Diese Kulisse allein ist schon ziemlich niederschmetternd. Aber es kommt noch deprimierender. Der Roman beginnt damit, dass Mutter Sarah und Vater Sennet kurz hintereinander versterben. Das heißt, der elfjährige Evered und seine zwei Jahre jüngere Schwester Ada sind unvorbereitet, von einem Tag auf den anderen, ganz auf sich allein gestellt, in einer erbarmungslosen Wildnis fernab der Zivilisation. Sie haben nur sich, eine spärlich ausgerüstete Hütte und das überschaubare Wissen, das ihnen ihre Eltern in den wenigen gemeinsamen Jahren vermitteln konnten.

Auf knapp 350 Seiten beschreibt Michael Crummey den Überlebenskampf von Evered und Ada: in einer beeindruckend eindringlichen Sprache, schnörkellos, einfühlsam und tief berührend. Wobei sich die Geschichte keineswegs nur auf das Ringen mit den äußeren Naturgewalten konzentriert.

Es ist nicht weniger die innere (menschliche) Natur, die sowohl Evered als auch Ada zu schaffen macht und vor größte Herausforderungen stellt: Ihr Erwachsenwerden, ihre Unwissenheit, und dass sie außer sich und einer stillen Zuhörerin im Jenseits (ihre Schwester Martha, die bereits kurz nach ihrer Geburt verstorben war) niemanden haben, der ihre vielen Fragen beantwortet, sie aus ihrer tiefen Unsicherheit befreit oder auch nur eines ihrer Probleme löst.

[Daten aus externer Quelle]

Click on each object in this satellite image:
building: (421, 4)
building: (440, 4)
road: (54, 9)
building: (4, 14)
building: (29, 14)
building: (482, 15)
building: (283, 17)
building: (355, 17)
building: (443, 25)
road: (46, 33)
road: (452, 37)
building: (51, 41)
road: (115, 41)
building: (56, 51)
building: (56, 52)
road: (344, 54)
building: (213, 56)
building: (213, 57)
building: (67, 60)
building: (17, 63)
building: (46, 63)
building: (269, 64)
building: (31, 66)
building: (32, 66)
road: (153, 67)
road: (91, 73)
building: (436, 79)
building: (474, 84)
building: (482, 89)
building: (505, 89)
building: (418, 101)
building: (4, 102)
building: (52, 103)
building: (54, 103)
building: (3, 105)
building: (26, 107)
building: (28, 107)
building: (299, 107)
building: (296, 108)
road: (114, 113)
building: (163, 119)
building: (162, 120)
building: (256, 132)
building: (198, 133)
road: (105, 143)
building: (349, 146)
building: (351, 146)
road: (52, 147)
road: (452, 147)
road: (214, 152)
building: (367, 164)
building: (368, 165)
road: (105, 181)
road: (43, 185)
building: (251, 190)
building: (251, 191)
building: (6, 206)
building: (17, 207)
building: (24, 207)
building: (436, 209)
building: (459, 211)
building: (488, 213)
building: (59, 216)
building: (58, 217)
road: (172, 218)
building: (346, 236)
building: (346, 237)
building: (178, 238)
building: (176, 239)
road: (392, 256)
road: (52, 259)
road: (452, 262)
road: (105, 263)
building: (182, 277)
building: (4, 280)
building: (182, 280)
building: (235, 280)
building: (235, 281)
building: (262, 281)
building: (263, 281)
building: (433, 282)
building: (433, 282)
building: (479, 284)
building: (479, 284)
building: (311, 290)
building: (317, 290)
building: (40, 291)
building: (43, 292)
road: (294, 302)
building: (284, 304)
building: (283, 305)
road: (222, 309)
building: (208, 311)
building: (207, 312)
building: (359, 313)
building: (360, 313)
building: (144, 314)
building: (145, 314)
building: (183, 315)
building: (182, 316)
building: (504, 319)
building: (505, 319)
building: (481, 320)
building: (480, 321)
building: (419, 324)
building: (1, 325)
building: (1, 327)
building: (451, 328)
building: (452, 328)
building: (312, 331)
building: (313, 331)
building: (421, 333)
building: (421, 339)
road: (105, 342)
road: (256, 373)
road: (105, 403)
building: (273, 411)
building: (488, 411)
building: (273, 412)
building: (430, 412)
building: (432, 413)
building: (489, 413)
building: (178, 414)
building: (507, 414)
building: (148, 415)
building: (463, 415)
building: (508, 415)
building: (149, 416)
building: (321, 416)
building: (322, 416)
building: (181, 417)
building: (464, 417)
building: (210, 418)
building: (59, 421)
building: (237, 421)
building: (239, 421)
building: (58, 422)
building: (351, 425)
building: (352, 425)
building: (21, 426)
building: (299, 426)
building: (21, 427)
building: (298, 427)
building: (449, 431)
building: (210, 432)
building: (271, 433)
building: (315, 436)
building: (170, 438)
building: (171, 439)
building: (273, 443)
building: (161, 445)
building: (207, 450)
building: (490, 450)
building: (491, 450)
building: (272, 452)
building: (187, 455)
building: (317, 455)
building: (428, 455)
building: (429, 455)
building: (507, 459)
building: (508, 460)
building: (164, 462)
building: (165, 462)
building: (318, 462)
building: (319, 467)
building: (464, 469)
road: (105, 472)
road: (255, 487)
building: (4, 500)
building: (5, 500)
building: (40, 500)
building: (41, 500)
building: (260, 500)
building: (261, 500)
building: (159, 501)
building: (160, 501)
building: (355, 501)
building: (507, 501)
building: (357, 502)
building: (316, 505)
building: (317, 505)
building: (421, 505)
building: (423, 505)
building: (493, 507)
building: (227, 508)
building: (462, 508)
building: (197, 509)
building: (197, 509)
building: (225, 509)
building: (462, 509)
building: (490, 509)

Hinzu kommt schließlich noch eine grausame Entdeckung, die Evered eines extremen Winters in der zugefrorenen Bucht macht; eine Entdeckung, die an die unglückseligen Franklin-Expeditionen erinnert, wenngleich diese erst 50 Jahre später stattgefunden haben. Über allem Geschehen schwebt die Frage, ob auch die Unschuldigen, Evered und Ada, am Ende ihre Unschuld verlieren.

So gesehen ist das Buch weniger ein historischer Abenteuerroman, sondern vielmehr eine tiefgreifende Auseinandersetzung über Moral und Menschlichkeit. Kein Wohlfühlbuch, aber allerwärmstens zu empfehlen.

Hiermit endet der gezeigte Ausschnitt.